Go through the data below. Pull out every line that has the word "technical".

Saved data entries
- - -
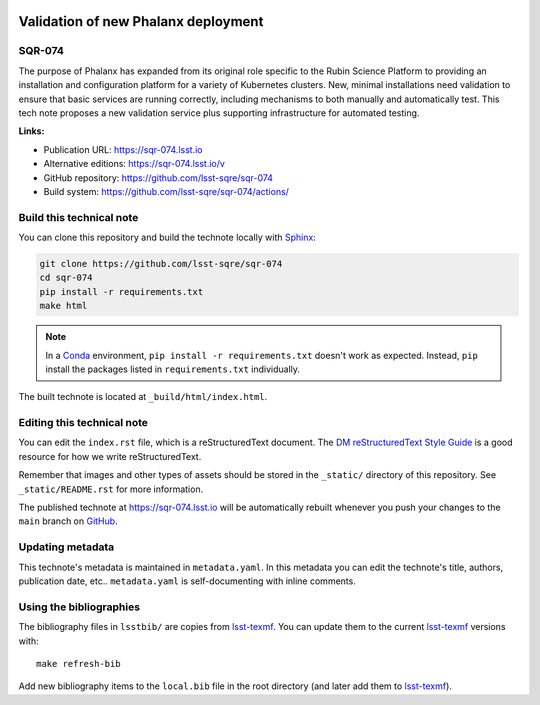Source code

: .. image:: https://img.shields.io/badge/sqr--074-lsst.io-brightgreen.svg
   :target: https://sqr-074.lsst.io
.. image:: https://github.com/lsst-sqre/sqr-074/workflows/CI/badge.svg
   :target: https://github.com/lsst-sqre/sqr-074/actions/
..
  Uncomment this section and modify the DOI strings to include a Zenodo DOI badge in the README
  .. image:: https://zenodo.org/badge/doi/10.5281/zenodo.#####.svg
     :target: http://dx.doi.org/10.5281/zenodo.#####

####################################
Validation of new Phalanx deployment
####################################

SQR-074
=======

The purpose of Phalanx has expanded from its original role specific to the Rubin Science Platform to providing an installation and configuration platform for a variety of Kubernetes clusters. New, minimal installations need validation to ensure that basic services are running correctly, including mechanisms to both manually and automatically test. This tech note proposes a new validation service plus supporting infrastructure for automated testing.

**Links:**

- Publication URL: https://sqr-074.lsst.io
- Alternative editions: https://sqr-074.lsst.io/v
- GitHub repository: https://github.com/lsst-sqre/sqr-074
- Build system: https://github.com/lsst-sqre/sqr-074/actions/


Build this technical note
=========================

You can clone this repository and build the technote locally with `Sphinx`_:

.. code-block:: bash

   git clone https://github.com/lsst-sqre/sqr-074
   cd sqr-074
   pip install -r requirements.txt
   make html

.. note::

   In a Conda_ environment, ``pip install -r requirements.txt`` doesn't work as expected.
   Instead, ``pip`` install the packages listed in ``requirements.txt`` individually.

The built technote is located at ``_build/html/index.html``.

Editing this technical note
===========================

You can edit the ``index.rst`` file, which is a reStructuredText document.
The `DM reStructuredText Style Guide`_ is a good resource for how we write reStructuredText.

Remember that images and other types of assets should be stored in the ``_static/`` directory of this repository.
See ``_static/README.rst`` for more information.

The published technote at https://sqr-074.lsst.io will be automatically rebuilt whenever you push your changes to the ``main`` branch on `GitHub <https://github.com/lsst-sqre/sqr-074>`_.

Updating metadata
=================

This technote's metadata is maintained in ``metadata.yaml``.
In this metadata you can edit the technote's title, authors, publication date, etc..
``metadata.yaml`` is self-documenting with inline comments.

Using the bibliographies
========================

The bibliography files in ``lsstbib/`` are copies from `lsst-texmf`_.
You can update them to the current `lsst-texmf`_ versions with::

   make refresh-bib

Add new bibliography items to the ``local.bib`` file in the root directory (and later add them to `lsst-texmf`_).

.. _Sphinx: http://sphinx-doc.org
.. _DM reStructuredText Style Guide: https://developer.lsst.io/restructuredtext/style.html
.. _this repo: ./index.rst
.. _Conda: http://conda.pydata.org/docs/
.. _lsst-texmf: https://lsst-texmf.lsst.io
- - -
** Result of this exercise **
Build this technical note
Editing this technical note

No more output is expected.